Condoms, viagra, hot pink lipstick #3... you know, the essentials one cannot live without.


----------



## Timlee252525 (Apr 14, 2020)

Mash Ghasem said:


> Condoms, viagra, hot pink lipstick #3... you know, the essentials one cannot live without.


I see .


----------



## DJJoeyZ (May 1, 2020)

It looks like the food delivery gig companies are trying to expand what they deliver. DD does Walmart, Uber is starting up Uber Direct and now Lyft is getting on board with Essentials.


----------



## Johnny Mnemonic (Sep 24, 2019)




----------



## Mash Ghasem (Jan 12, 2020)

Timlee252525 said:


> I see .


I'm just poking fun at Lyft. :thumbup:


----------



## MontcoUberDriver (Aug 14, 2018)

Drugs 👍


----------



## Uberdriver2710 (Jul 15, 2015)

MontcoUberDriver said:


> Drugs &#128077;


----------



## Launchpad McQuack (Jan 8, 2019)

Mash Ghasem said:


> hot pink lipstick #3...


You're joking, but I've actually done that.
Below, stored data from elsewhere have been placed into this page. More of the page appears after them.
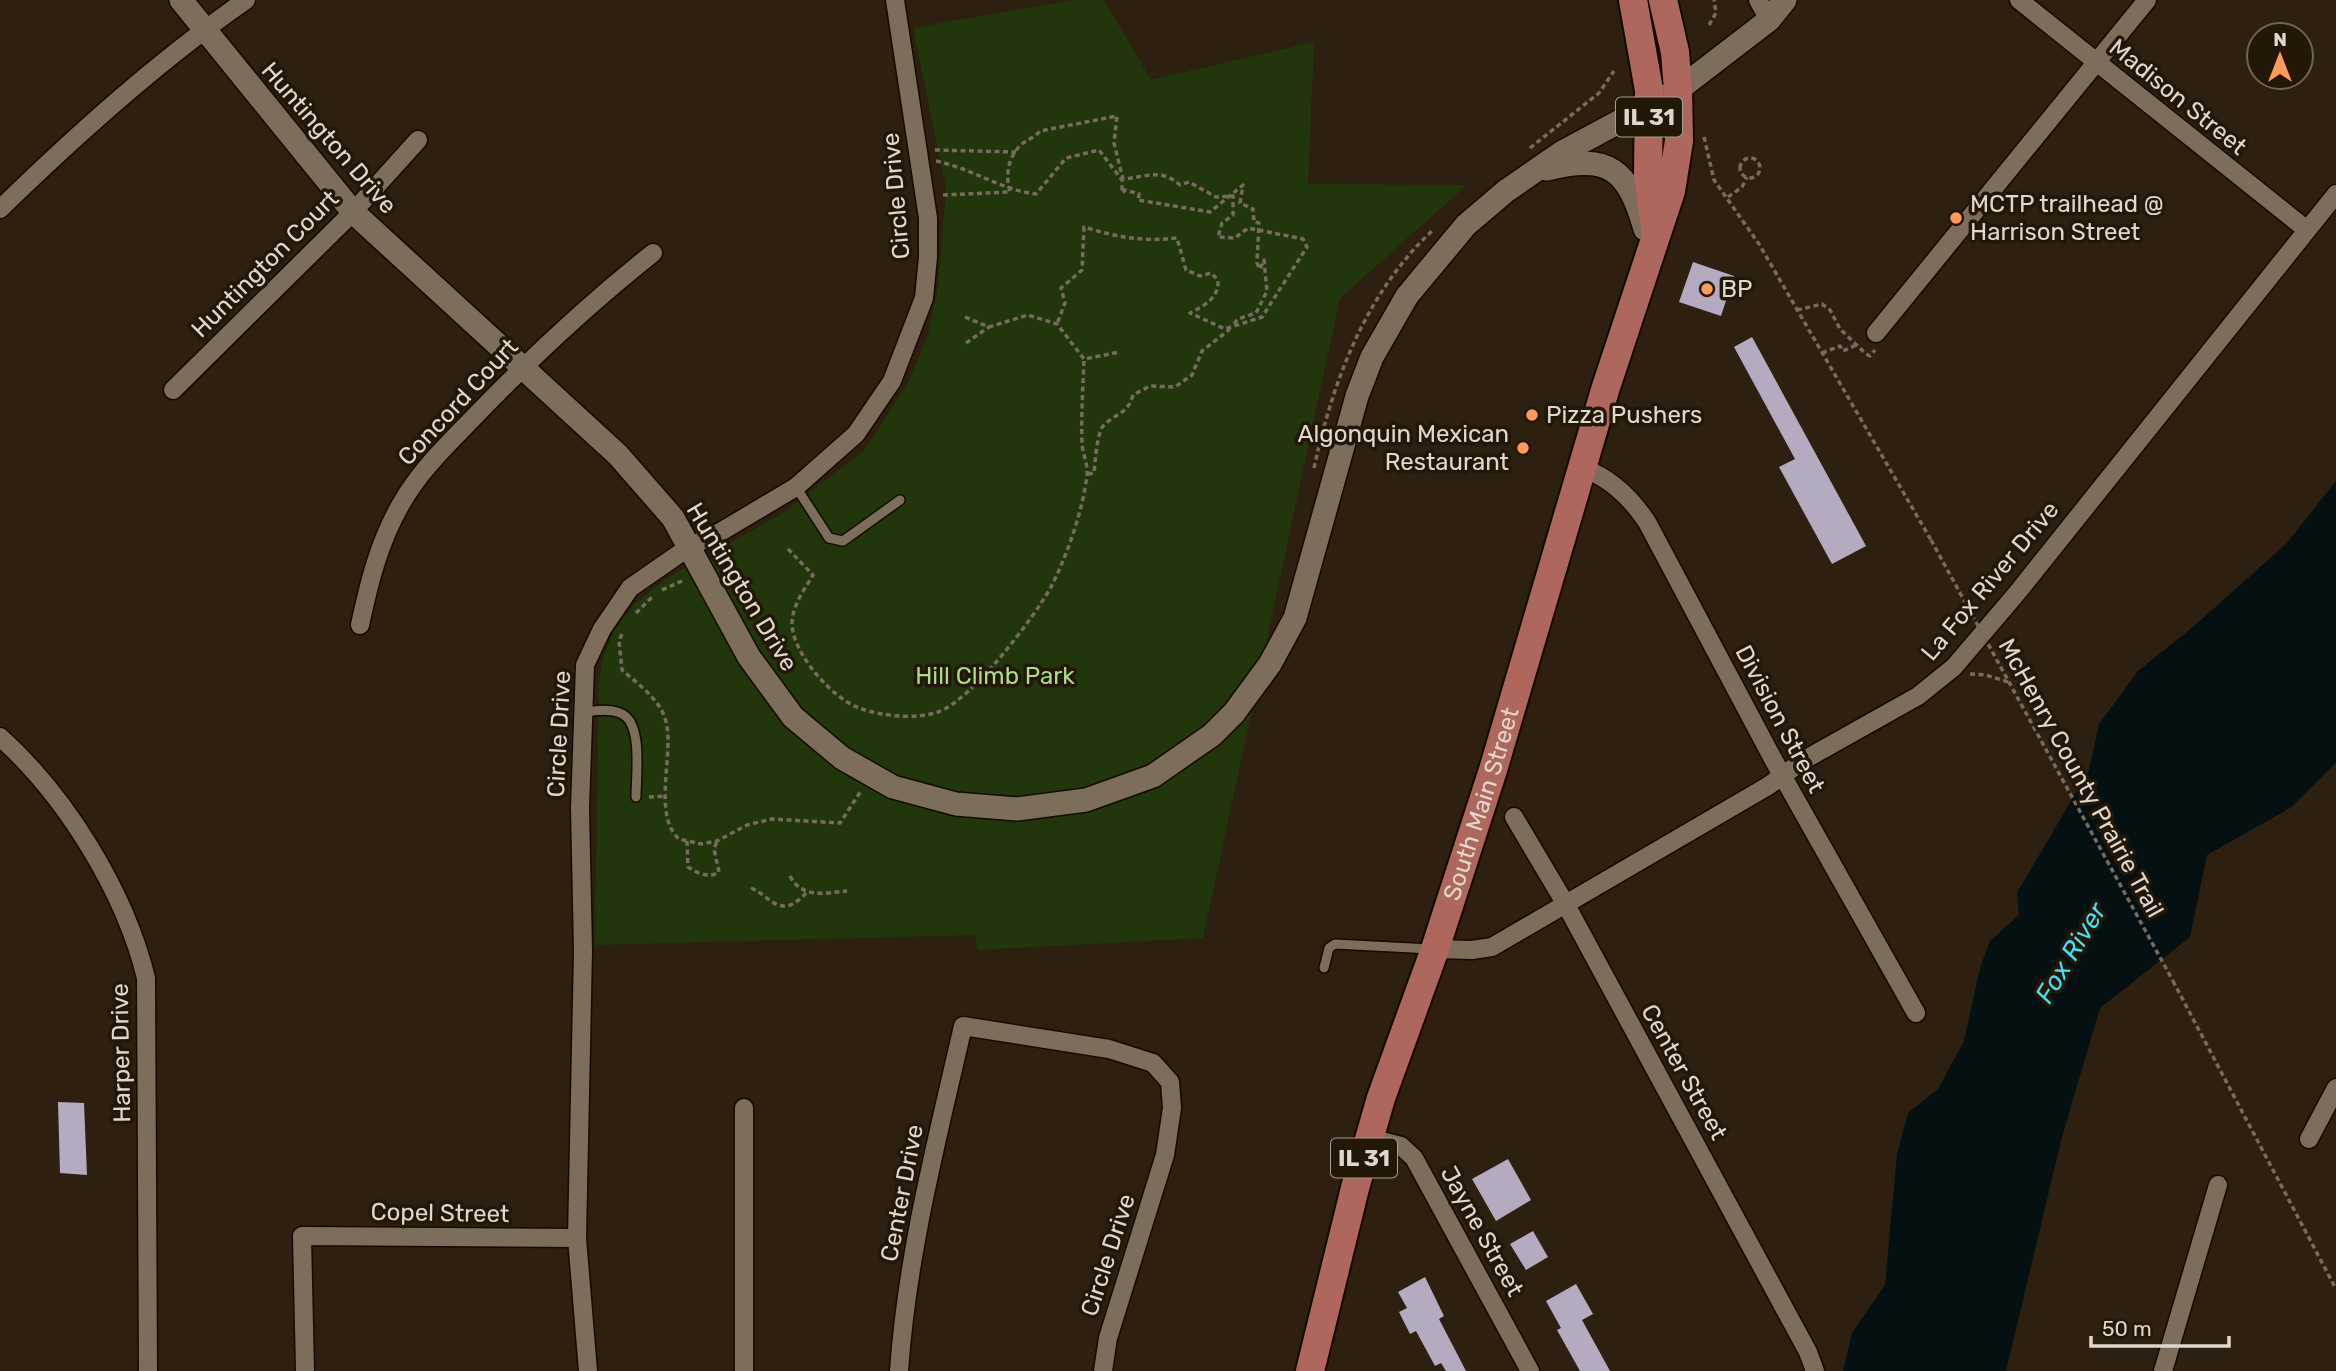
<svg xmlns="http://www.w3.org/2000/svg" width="2336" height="1371" font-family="Rubik,sans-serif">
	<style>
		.green { fill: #21370b }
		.water { fill: #041012 }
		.building { fill: #b5abc1 }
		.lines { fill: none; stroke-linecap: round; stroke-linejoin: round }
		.service-casing { stroke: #150900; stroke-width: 12 }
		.minor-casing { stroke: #150900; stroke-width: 21 }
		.tertiary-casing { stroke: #150900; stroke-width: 26 }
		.primary-casing { stroke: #150900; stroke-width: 32 }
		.path { stroke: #766b5e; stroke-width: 3.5; stroke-dasharray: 5 3.5; stroke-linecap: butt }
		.service { stroke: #7d6d5b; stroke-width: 9 }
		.minor { stroke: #7d6d5b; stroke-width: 18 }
		.tertiary { stroke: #7d6d5b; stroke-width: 23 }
		.primary { stroke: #ad675d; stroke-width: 28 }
		.path-bridge { stroke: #766b5e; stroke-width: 3.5; stroke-dasharray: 5 3.5; stroke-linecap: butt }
		.poi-dot { fill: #fe9b58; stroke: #231708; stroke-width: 2.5 }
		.labels { text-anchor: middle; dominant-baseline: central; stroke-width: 7; stroke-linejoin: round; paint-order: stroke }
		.shield { fill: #231708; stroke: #a79d92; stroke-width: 2 }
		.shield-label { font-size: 23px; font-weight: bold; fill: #e0d7cd }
		.street-label { font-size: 24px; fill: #e0d7cd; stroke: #231708 }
		.poi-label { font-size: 24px; fill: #e0d7cd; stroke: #231708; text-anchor: start }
		.park-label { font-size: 24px; fill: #acde83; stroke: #231708 }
		.water-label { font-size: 26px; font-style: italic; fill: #40e0f6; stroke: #231708 }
	</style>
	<rect width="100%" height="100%" fill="#2d2011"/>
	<path class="green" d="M1073,0H1104L1151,80L1314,42L1308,184L1467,185L1340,298L1203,938L977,950L976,935L595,945L599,681L605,651L614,631L635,603L669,577L783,513L864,451L908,383L927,338L938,289L946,188L913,28Z"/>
	<path class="water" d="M2336,481V763L2290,808L2207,855L2190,937L2100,1008L2062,1137L2006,1371H1843L1852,1333L1885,1285L1897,1154L1908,1113L1938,1089L1964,1041L1980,968L1990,941L2019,915L2017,893L2089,770L2099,724L2138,671L2194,626L2286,544Z"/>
	<path class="building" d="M1693,262L1734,276L1721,316L1679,302Z
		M1752,337L1866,546L1832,564L1779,467L1795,459L1734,347Z
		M58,1102L84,1103L87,1175L60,1173Z
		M1508,1159L1531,1200L1496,1221L1472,1179Z
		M1533,1231L1548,1257L1526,1270L1510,1244Z
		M1425,1277L1444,1316L1439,1319L1466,1371H1446L1441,1363L1435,1366L1416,1331L1410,1334L1399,1312L1407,1308L1398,1292Z
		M1576,1284L1593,1314L1582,1320L1610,1371H1580L1557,1330L1561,1328L1546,1301Z"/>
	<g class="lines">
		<defs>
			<path id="service" d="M796,487L829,538L843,541L900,500
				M584,712C595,711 612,708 622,714C643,724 636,776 636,797
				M1324,968L1329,948L1335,944L1431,949"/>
			<path id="minor" d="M1758,0L1769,20
				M2019,0L2307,230
				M0,209C77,134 158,61 246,0
				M1876,333L2147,0
				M173,390L353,212L418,140
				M1583,468C1610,478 1631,498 1647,522L1773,759L1916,1013
				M360,625C369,583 379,542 401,504C420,470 449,443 476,415C532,357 590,303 653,253
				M0,737C66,796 125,892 146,978L148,1371
				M1514,817L1565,903L1808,1352L1815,1371
				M1435,949L1472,950L1492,947L1768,786L1804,760L1918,696L1954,667L2017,593L2336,194
				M744,1108V1371
				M1370,1138L1401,1146L1414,1158L1530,1371
				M2309,1139L2336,1088
				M305,1371L302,1236L577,1238
				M588,1371L577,1238L583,951L580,808L585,665L602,629L630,588L689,547L722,531L796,487L856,434L892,381L924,298L928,257V218L895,0
				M899,1371C907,1254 937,1140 963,1026L1109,1049L1153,1063L1170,1082L1172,1108L1165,1155L1108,1338L1103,1371
				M2163,1371L2218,1185"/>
			<path id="tertiary" d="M181,0L353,212L618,455L673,518L749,657L793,717L842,758L893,787L956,804L1017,809L1086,800L1153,776L1212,735L1234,713L1270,664L1295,618L1357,396L1372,357L1407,296L1466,225L1506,191L1561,153L1678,90L1769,20L1785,0
				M1547,169C1610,153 1628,170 1645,229"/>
			<g id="primary">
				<path d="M1633,0L1649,90L1648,174L1655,230"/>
				<path id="s1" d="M1310,1371L1355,1188L1381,1098L1435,949L1493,770L1605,390L1671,191L1679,141L1678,90L1675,52L1663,0"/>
			</g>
		</defs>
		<use href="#service" class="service-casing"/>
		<use href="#minor" class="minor-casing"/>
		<use href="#tertiary" class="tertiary-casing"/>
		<use href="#primary" class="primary-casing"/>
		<path class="path" d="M1709,25L1716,13L1714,0
			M1704,137L1714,180L1759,244L1931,540
			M1530,148L1599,93L1614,71
			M935,150L1016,152
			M1740 168a10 10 0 1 1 20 0a10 10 0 1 1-20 0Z
			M936,161C971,168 1001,190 1036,194L1066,158L1099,150L1122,180V193L1125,190L1139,194L1138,200L1210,212L1243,185L1240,203L1253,209L1254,222L1259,223L1257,263L1260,269L1264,260L1267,291L1256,313L1238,319L1233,325
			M943,195L1010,192C1005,176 1008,156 1022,144C1028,139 1034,138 1040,131L1117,116L1114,143L1123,179C1146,177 1161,168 1180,185L1189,182L1216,197L1233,196V215L1222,223L1218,237L1235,238L1248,228L1303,239L1307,247L1262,317L1225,329L1190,313C1205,305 1219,298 1218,280L1211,273L1200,276L1186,270L1177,238C1143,242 1116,237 1084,227L1082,270L1061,288L1065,303L1057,324
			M1728,197L1742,187L1747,177
			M1797,310L1822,304L1830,310L1840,329L1866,354L1870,356L1875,350
			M965,317L989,327L1028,315L1057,324L1084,359L1120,352
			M966,343L989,327
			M1822,353L1840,346L1843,351L1856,345
			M1314,468C1333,380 1366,292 1434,229
			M1088,474L1094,473C1095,463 1097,431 1104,425C1116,413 1128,414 1133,395L1150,386L1175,387L1192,375L1202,351L1230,329
			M788,549L813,575C804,590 792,606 792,624C793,654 832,698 859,708C881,716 915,720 938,712C972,700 1033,619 1051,587C1067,556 1083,510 1087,475C1088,465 1083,454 1082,444C1081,415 1083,387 1084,359
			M662,590L682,581
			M636,613L653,596
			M622,634L619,641L622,670C637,683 659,699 665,718C676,750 651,814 679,839L701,844L717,841L747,825L772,819L840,823L861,791
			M1970,674L1986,675L2008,682
			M649,797L665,796
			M687,841L688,867C697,873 709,879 719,872L714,849L717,841
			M790,876C802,899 825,893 847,891
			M751,888C771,896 780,922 807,892
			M2173,981L2336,1289"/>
		<use href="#service" class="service"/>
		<use href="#minor" class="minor"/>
		<use href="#tertiary" class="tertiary"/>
		<use href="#primary" class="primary"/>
		<path class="path-bridge" d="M1931,540L2173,981"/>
	</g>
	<g class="poi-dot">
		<circle cx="1956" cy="218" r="7"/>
		<circle cx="1707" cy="289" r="7"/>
		<circle cx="1532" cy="415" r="7"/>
		<circle cx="1523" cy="448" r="7"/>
	</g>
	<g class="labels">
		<g class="shield">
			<rect x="1616" y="97.5" width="66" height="39" rx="5"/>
			<rect x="1331" y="1138.5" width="66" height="39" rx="5"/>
		</g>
		<g class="shield-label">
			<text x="1649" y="117">IL 31</text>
			<text x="1364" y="1158">IL 31</text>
		</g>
		<g class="street-label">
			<text transform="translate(2178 97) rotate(39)">Madison Street</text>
			<text transform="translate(329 138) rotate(49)">Huntington Drive</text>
			<text transform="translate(896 196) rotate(-95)">Circle Drive</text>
			<text transform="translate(265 264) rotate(-45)">Huntington Court</text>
			<text transform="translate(458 402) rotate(-47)">Concord Court</text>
			<text transform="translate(1990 581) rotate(-50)">La Fox River Drive</text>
			<text transform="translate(742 587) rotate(59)">Huntington Drive</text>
			<text transform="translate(1780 719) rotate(62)">Division Street</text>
			<text transform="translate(559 734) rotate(-87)">Circle Drive</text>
			<text transform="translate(2081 778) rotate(61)">McHenry County Prairie Trail</text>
			<text stroke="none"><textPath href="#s1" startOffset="593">South Main Street</textPath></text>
			<text transform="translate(121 1053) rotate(-91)">Harper Drive</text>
			<text transform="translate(1684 1072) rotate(61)">Center Street</text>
			<text transform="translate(902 1193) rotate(-79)">Center Drive</text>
			<text transform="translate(440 1213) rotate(1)">Copel Street</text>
			<text transform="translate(1482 1231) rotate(61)">Jayne Street</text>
			<text transform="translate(1108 1255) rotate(-72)">Circle Drive</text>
		</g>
		<g class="poi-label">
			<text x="1970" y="204">MCTP trailhead @<tspan x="1970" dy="28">Harrison Street</tspan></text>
			<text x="1721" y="289">BP</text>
			<text x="1546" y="415">Pizza Pushers</text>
			<text x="1509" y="434" text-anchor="end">Algonquin Mexican<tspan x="1509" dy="28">Restaurant</tspan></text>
		</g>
		<g class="park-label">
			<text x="995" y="676">Hill Climb Park</text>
		</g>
		<g class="water-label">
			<text transform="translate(2071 953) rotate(-59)">Fox River</text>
		</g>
	</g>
	<g transform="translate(2280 56)"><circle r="33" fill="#231708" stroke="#6f6457" stroke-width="2"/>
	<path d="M0-5L12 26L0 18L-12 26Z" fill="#fe9b58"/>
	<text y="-10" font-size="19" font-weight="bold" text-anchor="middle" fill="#e0d7cd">N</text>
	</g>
	<path d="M2091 1336v10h138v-10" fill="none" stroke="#e0d7cd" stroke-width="3.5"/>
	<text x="2102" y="1336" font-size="21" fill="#e0d7cd" stroke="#231708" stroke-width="5" paint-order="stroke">50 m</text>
</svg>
Had a Shipt order a few months ago for nail polish from Target. They didn't have the color that the customer asked for, so she had me lining up various shades of pink and sending pictures so that she could pick out the color that she wanted to substitute.


----------



## Gone_in_60_seconds (Jan 21, 2018)

Timlee252525 said:


> What is it? Food?


From my experience with Lyft customers in general, I won't be too keen to accept these deliveries. Lyft pax in general are not the ones that tip. They are bottom of the barrel type of customers who care about saving $1-$2 when comparing fares agains Uber.


----------



## Amsoil Uber Connect (Jan 14, 2015)

It is all the short trips you would normally not do.


----------